Find the FOUR (4) bona fide genes in this 15,000 bp region. Find all of the ORFs (exons) corresponding to these four genes, as follows:

(1) Based on the assumption that the longer the ORF, the more likely it is to represent a bona fide gene, use Blastp to BLAST the largest eight (8) ORFs, for starters. For each of these 8 BLAST searches, do the following:

(a) First, click on the blue ORF that you intend to BLAST. Use an organized approach: Begin at the left, and work to the right. When you click on the desired ORF, the screen will refresh and the highlighted ORF will become purple. Also, the DNA sequence of the ORF, and a corresponding translation, will be displayed. For each ORF that you search, paste the DNA + protein sequences into a MSWord file, and label it clearly for identification purposes.

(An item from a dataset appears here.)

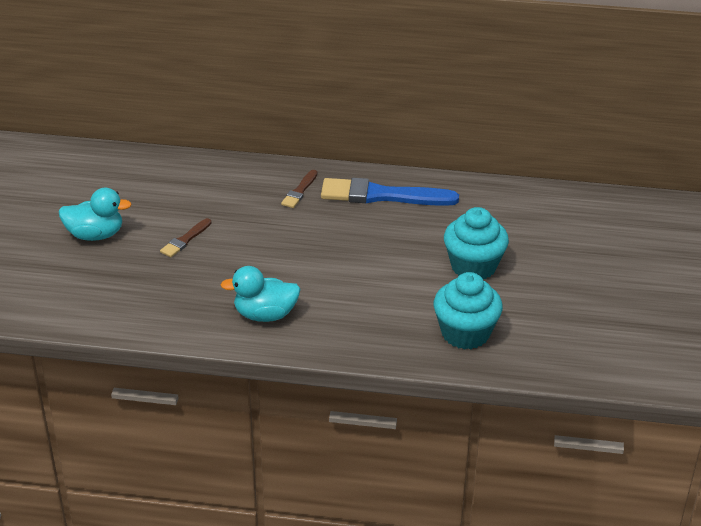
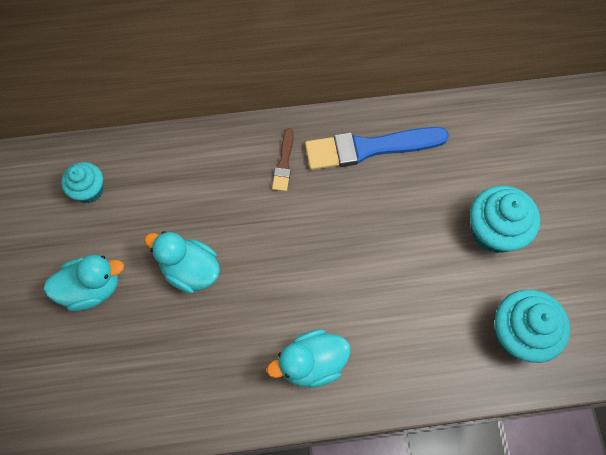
camera: 15 degrees left, 30 degrees up
brown brush [160,218,211,257] -> turquoise duck [144,231,220,293]
none -> turquoise cupcake [61,162,103,203]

(b) Second, BLAST the ORF. For each Blastp search, ask for a graphical output and specify 10 descriptions + 10 alignments. Obtain the output, and then paste the output below the sequence + translation from (a) above. Use 10 point Courier font throughout.

During this effort, you will need to use your judgement to assess the quality of the Blastp hits that are produced, and decide if the hits are significant or if they are meaningless. In any event, for the time being save the output of these searches. Clues for making good judgements include the following:

1. e-value: is the e-value <10-15?

2. Does the ORF contain a putative conserved domain? If so, what is it? List it or copy in a description of the conserved functional domain (a conserved domain is a protein region that is the same or very similar in many proteins, because it provides a function that is common to many proteins)

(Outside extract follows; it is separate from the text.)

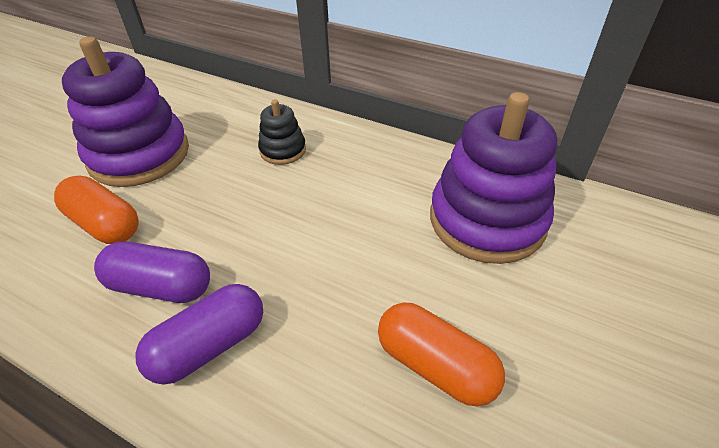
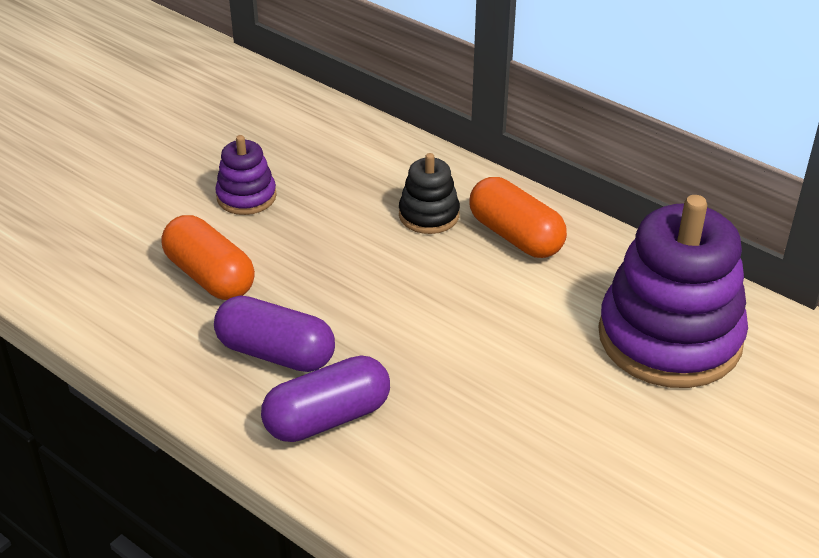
camera: 10 degrees right, 5 degrees down
purple stacking toy [62,37,189,187] -> purple stacking toy [215,135,277,215], size x0.48
orange capsule [378,303,505,406] -> orange capsule moved to [469,177,567,258]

If the answer to these two questions is YES, then you have probably hit a bona fide gene.

Each time you begin work with a new ORF, start a new page in your MSWord document.

i. After you have identified each of the four different genes, go back and BLAST the appropriate smaller ORFs that are adjacent to each identified gene on either side, to learn if the gene is contained on more than one ORF.

j. Completing the assignment:

To complete this assignment to identify the four real genes, you will probably need to

BLAST 17-18 total ORFs from this 15,000 nt sequence.

Please submit the following to complete this assignment:

(1) Sequence + translation of each ORF that belongs to a real gene.

(2) Blastp outputs for each real-gene ORF that includes 10 descriptions + one keystone alignment to an orthologous gene whose function is well-described and well-understood. In other words, don’t necessarily choose an alignment because it has the highest e-value; an alignment to a “hypothetical protein” is uninformative. If your 8th-best alignment is the first one to list a protein with a real name (e.g., cyclic AMP-dependent protein kinase), and this alignment’s e-value is similar to each the 7 better matches, then use this identification for your Aspergillus nidulans ORF(s).

(3) A schematic diagram depicting the order of the four genes and the distances separating each one.

(4) In addition, the schematic diagram must show the relative position and the reading frame of each ORF belonging to a gene. If multiple ORFs (exons) belong to the same gene, this must be clearly described and diagrammed.

(5) Finally, after we’ve made you go through all of this labor, we’re going to teach you another tool that you can use to check the veracity of your work.

-- Go to the A. nidulans database

(http://www.broad.mit.edu/annotation/fungi/aspergillus_nidulans/)

-- As before, point your browser to “Browse Regions”.

- In the box labeled “Supercontig number”, enter 1.26

- In the box labeled “Start”, enter 357000

- In the box labeled “Stop”, enter 372000

-- This time, instead of obtaining the 15kb DNA sequence, obtain the Feature Map for this region.

-- WOW! Print out the Feature Map and answer the following questions:

A. What do the blue boxes represent?

B. What do the green boxes represent?

C. Click on each blue box corresponding to a gene that you identified by using OrfFinder. This will reveal more annotation about each sequence.

Answer the following question: does your repetitive blastp searching agree with the automated gene-finding annotation with regard to gene identity and gene structure.

Be sure to document similarities and differences between your manual efforts and the autocalling software that Feature Map uses.